Feijão e arroz, uma presença cada vez menos frequente no prato de uma boa parte dos brasileiros (Tony Winston/Agência Brasília)
A fome no Brasil chegou a 10,3 milhões de pessoas, sendo 7,7 milhões de moradores na área urbana e 2,6 milhões na rural, segundo dados da primeira parte da Pesquisa de Orçamentos Familiares (POF), divulgada no dia 17 de setembro, pelo Instituto Brasileiro de Geografia e Estatística (IBGE).
Segundo o IBGE, a insegurança alimentar grave, condição na qual as pessoas relatam passar fome, atingiu 4,6% dos domicílios brasileiros, o equivalente a 3,1 milhões de lares. A fome aumentou 43,7% em cinco anos.
O índice mede o nível de restrição dos brasileiros no acesso à comida e foi constatado a partir de informações colhidas entre junho de 2017 e julho de 2018 em quase 58 mil domicílios de todas as partes do país.
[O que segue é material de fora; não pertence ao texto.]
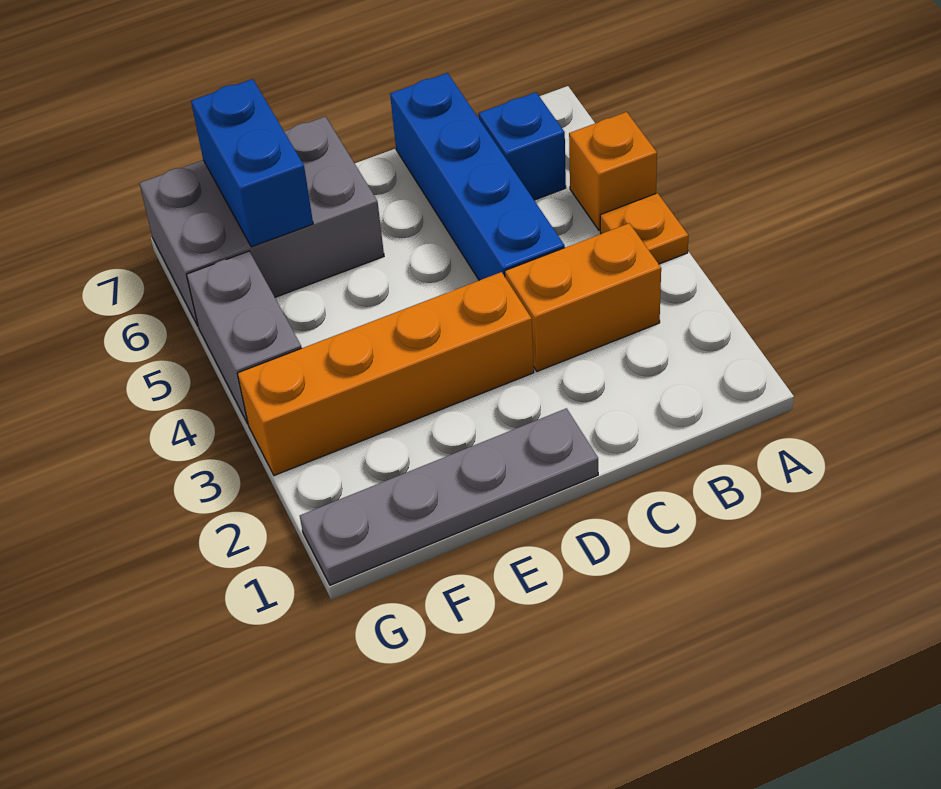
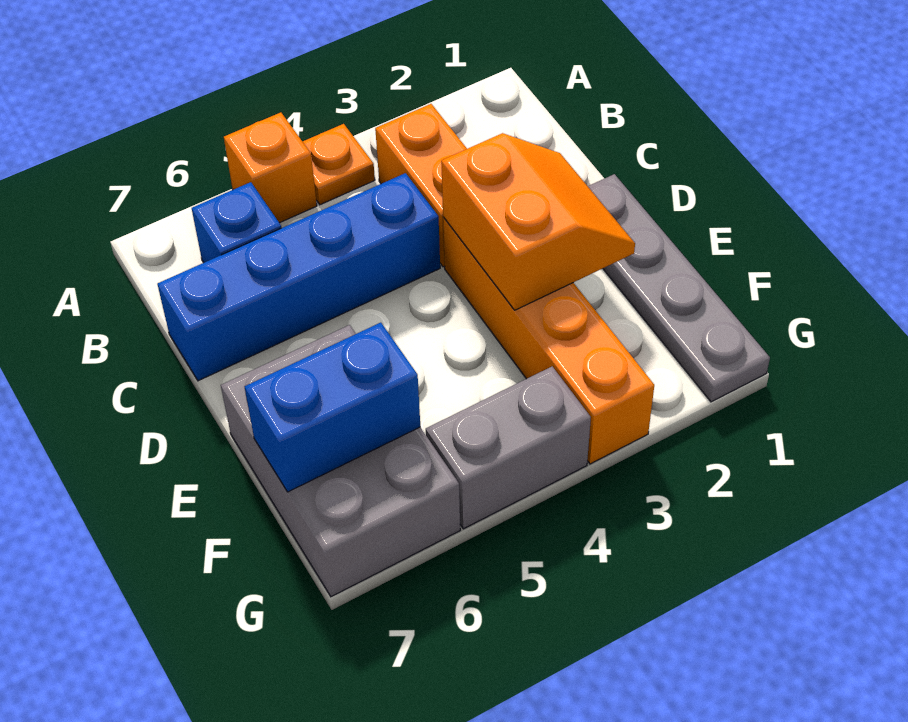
none -> orange slope D2:E3 level 2 top 3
Para chegar a esse tipo de resultado, o IBGE aplica um questionário de 14 perguntas que miram a identificação da situação alimentar da família nos três meses anteriores à entrevista.
De modo geral, o contexto do país se agravou no que se refere à insegurança alimentar, que vinha apresentando redução nas últimas décadas. Em 2004, por exemplo, o percentual de lares que viviam com algum grau de insegurança era de 35%.
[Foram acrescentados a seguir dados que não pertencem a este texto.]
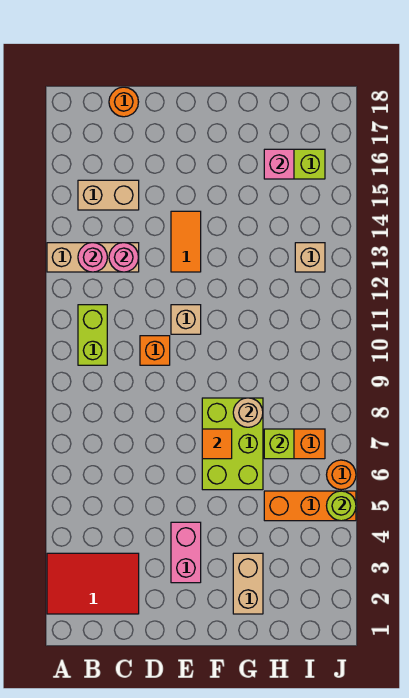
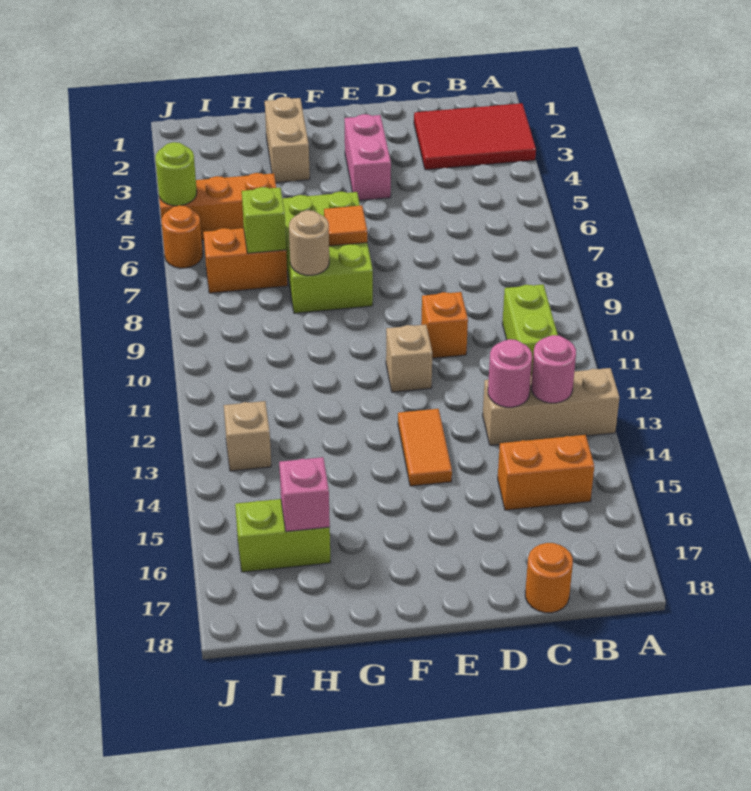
tan brick B15:C15 level 1 -> orange brick B15:C15 level 1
Em 2009, o índice caiu para 30%, tendo registrado nova baixa em 2013, penúltimo período avaliado, quando a marca era de 23%. Agora, o IBGE identifica um percentual de 37% de famílias que convivem com o problema, em maior ou menor grau, segundo os dados colhidos entre 2017 e 2018.
Segundo a pesquisa, quase metade das famílias de zonas rurais do Brasil convive com a insegurança alimentar, um contingente que representa 44% do total.
O IBGE classifica a insegurança alimentar como leve, moderada ou grave. A primeira é identificada quando há alguma preocupação com o acesso a alimentos no futuro e quando já existe queda na qualidade da alimentação, o que faz com que a família defina estratégias para organizar o consumo e manter um mínimo de comida disponível.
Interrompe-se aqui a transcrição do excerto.